Last week, ICSA (The Chartered Governance Institute) published a new guidance note on shareholder meetings under the Corporate Insolvency and Governance Act 2020 (CIGA). It has been drafted with a number of other organisations, with the support of the GC 100 (the Association of General Counsel and Company Secretaries working in FTSE 100 companies).
CIGA introduces various measures to enable companies and other legal entities to hold shareholders’ meetings on or before 30 September 2020 under a more flexible regime reflecting the disruption that COVID-19 has caused. The Government has the power to extend this temporary flexibility until 5 April 2021 at the latest.
The flexibilities introduced under CIGA are not mandatory, but directors may find them useful in planning how to hold shareholder meetings in the short to medium term. Where companies do intend to use the CIGA flexibilities, directors are strongly encouraged to consider beforehand the Best Practice Guidance for AGMs issued by the Department for Business, Energy and Industrial Strategy, and the Financial Reporting Council on 8 June 2020.
What are the key features of this Guidance?
- CIGA allows (but does not require) companies to hold fully or partially virtual meetings (with attendance and voting taking place electronically) without any requirement for a physical location for the meeting.
- In relation to quorum (minimum number of members required to validly conduct business), this also can be fulfilled by electronic means, without any members being in the same physical location.
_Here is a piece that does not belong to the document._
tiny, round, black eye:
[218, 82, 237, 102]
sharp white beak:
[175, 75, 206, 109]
- Companies can choose what method of communication to use for electronic meetings. It could include telephone calls or video conferencing.
- Regarding voting rights, companies can choose how members may exercise these. In practice, if attendance is restricted, members may be allowed to vote using the chair of the meeting as their proxy or may exercise votes using an online facility or dedicated app.
- CIGA provisions relating to flexibility in holding meetings automatically override any contrary provision in a company’s articles of association.
- CIGA applies retrospectively to all meetings held on or after 26 March 2020. So, as of 26 June 2020 (when the meeting provisions of CIGA came into force) any shareholder meeting that was held on or after 26 March 2020 is valid if it complied with the looser procedural requirements in CIGA.
- Regarding a company’s AGM deadline, if the deadline ordinarily falls on a date falling between 26 March 2020 and 30 September 2020, the AGM may be held at any time up to 30 September 2020. Consider carefully if planning to take advantage of this, as it will have knock-on effects on the expiry dates of corporate authorities (such as authority to allot shares) and this should be borne in mind.
- The flexibilities in CIGA in respect of increased flexibility for meetings apply to charitable incorporated organisations (including Scottish charitable incorporated organisations). However, they do not apply to other types of charitable organisations.
The ICSA Guidance is a useful summary of the issues, but directors, companies and their advisers will need to take account of the company’s specific situation, including the provisions of the company’s articles of association and any changes in the legislation or subsequent Government advice.